§ **EXERCISE**:
From the line with "text_box [171, 499, 1200, 715]" through the line with "Document page, 1654x1241 pixels.", repeat the entries verbatim, both end lines included, and add nothing.

[Document structure recognition data]
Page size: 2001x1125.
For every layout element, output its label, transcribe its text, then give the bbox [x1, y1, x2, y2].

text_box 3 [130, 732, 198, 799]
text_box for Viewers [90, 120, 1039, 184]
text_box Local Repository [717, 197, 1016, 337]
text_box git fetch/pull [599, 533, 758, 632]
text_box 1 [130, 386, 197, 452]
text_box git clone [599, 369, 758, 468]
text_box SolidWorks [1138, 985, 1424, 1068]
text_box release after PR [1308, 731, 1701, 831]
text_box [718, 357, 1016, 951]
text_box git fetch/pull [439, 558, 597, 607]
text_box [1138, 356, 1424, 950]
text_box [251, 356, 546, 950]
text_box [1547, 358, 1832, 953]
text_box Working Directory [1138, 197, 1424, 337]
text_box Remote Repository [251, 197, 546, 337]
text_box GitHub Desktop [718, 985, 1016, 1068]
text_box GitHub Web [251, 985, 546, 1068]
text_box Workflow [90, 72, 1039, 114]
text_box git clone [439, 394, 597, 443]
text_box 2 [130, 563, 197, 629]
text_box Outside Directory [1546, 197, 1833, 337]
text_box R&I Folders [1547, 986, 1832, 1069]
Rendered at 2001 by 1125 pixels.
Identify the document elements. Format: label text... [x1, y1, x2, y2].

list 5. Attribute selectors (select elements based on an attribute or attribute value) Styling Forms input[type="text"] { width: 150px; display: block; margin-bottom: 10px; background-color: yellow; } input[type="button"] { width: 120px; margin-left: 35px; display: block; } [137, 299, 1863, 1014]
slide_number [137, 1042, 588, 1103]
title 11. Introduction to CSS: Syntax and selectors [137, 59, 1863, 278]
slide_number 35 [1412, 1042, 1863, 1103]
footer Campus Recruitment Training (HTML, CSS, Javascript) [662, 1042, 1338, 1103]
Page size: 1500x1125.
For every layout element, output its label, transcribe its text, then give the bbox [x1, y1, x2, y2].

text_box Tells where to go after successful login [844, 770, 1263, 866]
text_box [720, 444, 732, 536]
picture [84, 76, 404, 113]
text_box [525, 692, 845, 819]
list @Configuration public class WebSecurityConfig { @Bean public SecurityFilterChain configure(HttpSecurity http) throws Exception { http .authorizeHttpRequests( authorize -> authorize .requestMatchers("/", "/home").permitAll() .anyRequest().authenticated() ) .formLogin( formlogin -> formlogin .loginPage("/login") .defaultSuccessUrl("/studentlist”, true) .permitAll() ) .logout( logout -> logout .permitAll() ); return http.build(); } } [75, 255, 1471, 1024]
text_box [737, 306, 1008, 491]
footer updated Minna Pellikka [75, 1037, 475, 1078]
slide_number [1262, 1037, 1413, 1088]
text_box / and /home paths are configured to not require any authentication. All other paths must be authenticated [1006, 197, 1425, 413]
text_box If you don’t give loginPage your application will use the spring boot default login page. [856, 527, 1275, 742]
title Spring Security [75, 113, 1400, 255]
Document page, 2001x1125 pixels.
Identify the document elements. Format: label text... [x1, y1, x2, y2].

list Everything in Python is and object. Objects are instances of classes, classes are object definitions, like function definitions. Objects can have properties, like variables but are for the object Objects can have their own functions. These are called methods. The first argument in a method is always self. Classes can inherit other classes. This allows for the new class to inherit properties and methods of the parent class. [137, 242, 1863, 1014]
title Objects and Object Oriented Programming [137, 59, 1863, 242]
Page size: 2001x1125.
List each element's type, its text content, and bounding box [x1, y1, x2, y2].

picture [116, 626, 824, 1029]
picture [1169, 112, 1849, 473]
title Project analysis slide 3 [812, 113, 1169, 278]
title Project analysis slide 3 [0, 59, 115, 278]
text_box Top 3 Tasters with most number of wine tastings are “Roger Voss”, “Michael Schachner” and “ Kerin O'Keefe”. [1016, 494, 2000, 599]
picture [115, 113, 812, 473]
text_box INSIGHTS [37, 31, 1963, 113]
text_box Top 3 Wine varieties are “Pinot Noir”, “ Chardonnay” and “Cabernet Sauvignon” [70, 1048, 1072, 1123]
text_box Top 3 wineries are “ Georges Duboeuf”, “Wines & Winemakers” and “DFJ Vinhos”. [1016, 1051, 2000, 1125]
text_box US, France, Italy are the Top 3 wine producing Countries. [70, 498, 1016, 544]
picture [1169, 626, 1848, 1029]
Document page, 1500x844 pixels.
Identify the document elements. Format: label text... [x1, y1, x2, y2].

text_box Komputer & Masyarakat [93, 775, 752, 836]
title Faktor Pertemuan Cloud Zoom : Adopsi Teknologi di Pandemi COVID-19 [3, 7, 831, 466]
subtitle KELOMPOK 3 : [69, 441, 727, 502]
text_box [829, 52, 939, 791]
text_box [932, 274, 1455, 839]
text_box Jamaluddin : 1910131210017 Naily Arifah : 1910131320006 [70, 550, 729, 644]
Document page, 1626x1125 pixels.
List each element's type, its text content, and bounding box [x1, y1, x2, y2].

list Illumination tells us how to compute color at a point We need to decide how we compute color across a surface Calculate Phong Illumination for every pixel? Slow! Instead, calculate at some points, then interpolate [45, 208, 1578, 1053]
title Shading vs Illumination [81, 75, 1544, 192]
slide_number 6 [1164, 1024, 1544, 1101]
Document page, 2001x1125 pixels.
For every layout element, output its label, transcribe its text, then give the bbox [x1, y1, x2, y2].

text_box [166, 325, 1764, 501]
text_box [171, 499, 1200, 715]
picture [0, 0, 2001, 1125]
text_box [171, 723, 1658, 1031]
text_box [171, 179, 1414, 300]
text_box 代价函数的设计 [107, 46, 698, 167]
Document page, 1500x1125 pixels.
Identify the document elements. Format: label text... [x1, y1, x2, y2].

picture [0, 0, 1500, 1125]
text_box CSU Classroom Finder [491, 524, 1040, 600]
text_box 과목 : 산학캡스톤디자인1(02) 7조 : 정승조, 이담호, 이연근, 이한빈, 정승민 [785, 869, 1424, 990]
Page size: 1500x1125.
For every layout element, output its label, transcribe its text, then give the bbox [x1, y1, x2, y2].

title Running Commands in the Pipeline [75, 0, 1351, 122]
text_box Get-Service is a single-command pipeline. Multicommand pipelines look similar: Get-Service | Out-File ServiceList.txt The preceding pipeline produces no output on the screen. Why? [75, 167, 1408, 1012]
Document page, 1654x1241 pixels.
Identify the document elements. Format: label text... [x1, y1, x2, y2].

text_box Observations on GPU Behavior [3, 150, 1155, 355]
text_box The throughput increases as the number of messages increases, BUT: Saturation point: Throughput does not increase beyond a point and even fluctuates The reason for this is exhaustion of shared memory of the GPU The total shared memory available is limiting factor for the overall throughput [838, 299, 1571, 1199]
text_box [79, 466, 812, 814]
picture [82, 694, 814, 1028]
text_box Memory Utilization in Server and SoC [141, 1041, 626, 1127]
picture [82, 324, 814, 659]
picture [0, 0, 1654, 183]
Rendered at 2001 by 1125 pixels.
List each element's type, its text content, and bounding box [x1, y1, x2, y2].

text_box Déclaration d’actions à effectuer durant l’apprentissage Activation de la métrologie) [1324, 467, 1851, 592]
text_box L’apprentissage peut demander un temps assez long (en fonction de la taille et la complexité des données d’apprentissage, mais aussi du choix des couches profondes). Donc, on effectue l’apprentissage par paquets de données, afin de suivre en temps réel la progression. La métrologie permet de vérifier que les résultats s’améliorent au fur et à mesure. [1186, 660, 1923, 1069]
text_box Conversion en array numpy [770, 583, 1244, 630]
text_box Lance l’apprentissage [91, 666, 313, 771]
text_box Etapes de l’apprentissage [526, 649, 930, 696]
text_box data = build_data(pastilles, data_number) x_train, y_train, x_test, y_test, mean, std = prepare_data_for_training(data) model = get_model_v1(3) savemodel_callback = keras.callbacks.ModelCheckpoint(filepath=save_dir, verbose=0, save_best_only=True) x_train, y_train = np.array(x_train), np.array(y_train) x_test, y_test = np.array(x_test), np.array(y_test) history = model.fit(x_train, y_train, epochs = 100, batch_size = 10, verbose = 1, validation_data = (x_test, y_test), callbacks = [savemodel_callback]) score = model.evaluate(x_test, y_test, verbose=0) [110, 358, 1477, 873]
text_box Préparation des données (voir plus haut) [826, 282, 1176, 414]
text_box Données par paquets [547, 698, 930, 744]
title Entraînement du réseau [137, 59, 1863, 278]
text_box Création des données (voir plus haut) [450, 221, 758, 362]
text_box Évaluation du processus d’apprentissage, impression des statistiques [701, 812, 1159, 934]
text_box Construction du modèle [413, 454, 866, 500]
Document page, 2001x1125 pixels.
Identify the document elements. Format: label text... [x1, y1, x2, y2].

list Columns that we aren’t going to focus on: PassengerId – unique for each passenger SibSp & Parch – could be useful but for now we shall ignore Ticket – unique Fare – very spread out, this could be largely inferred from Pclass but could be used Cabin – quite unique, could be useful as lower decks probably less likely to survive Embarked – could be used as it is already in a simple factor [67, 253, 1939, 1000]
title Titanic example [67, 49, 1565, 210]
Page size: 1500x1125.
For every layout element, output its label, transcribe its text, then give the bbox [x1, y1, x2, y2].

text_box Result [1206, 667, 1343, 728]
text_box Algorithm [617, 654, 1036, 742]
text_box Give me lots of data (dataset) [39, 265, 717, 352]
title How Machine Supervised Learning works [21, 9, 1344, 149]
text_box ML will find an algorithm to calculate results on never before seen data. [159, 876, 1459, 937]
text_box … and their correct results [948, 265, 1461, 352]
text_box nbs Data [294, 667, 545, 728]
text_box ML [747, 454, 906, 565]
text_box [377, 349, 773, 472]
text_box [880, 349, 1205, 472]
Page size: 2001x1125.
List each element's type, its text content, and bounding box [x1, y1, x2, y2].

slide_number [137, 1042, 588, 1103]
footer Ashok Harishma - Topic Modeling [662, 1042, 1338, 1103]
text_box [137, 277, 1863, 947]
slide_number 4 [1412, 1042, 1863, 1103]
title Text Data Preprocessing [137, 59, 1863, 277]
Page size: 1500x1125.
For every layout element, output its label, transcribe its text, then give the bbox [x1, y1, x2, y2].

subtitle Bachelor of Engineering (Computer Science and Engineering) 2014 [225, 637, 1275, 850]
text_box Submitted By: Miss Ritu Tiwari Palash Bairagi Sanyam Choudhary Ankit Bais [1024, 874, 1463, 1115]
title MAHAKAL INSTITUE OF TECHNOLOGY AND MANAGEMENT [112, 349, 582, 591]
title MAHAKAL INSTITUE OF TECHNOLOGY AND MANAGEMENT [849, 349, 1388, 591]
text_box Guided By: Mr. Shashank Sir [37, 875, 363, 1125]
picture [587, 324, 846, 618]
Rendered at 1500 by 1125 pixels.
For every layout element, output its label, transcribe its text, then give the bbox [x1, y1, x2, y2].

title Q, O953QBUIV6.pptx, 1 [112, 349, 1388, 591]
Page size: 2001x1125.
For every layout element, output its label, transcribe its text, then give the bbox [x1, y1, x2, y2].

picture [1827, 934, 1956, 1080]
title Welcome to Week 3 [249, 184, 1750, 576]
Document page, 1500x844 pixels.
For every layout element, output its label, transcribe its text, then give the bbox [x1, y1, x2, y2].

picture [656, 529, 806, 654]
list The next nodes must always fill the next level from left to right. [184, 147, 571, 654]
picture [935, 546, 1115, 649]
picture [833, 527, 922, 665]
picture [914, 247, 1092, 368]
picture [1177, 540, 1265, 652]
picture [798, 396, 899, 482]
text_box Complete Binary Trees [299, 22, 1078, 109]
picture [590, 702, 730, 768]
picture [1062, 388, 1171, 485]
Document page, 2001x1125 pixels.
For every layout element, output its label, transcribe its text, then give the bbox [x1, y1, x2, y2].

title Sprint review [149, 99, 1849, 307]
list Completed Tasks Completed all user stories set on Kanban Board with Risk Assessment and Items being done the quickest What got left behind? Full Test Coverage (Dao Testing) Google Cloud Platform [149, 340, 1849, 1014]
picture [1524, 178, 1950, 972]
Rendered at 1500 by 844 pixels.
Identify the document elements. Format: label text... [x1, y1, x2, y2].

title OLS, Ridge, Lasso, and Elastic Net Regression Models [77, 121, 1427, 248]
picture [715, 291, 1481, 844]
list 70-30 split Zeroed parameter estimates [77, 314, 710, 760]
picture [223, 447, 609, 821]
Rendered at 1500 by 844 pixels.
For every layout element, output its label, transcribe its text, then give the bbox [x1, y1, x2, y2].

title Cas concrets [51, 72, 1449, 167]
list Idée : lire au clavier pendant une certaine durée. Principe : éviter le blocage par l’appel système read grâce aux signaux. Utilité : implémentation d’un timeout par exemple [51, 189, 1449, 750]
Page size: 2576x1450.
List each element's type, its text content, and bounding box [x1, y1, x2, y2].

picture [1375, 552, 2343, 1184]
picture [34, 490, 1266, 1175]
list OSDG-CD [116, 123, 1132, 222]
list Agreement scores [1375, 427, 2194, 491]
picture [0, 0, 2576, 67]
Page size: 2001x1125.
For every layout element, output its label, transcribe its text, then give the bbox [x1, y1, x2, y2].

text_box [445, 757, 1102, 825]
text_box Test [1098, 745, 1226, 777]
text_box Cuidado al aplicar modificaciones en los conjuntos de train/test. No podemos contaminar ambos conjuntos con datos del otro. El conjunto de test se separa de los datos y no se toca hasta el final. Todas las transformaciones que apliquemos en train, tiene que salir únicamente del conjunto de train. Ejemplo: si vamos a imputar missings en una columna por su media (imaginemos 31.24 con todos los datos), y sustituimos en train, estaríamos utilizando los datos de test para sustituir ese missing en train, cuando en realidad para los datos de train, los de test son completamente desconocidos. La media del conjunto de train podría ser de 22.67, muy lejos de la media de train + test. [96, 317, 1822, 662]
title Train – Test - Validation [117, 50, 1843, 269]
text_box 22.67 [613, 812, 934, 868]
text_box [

§ **ANSWER TO THE EXERCISE**:
text_box [171, 499, 1200, 715]
picture [0, 0, 2001, 1125]
text_box [171, 723, 1658, 1031]
text_box [171, 179, 1414, 300]
text_box 代价函数的设计 [107, 46, 698, 167]
Document page, 1500x1125 pixels.
Identify the document elements. Format: label text... [x1, y1, x2, y2].

picture [0, 0, 1500, 1125]
text_box CSU Classroom Finder [491, 524, 1040, 600]
text_box 과목 : 산학캡스톤디자인1(02) 7조 : 정승조, 이담호, 이연근, 이한빈, 정승민 [785, 869, 1424, 990]
Page size: 1500x1125.
For every layout element, output its label, transcribe its text, then give the bbox [x1, y1, x2, y2].

title Running Commands in the Pipeline [75, 0, 1351, 122]
text_box Get-Service is a single-command pipeline. Multicommand pipelines look similar: Get-Service | Out-File ServiceList.txt The preceding pipeline produces no output on the screen. Why? [75, 167, 1408, 1012]
Document page, 1654x1241 pixels.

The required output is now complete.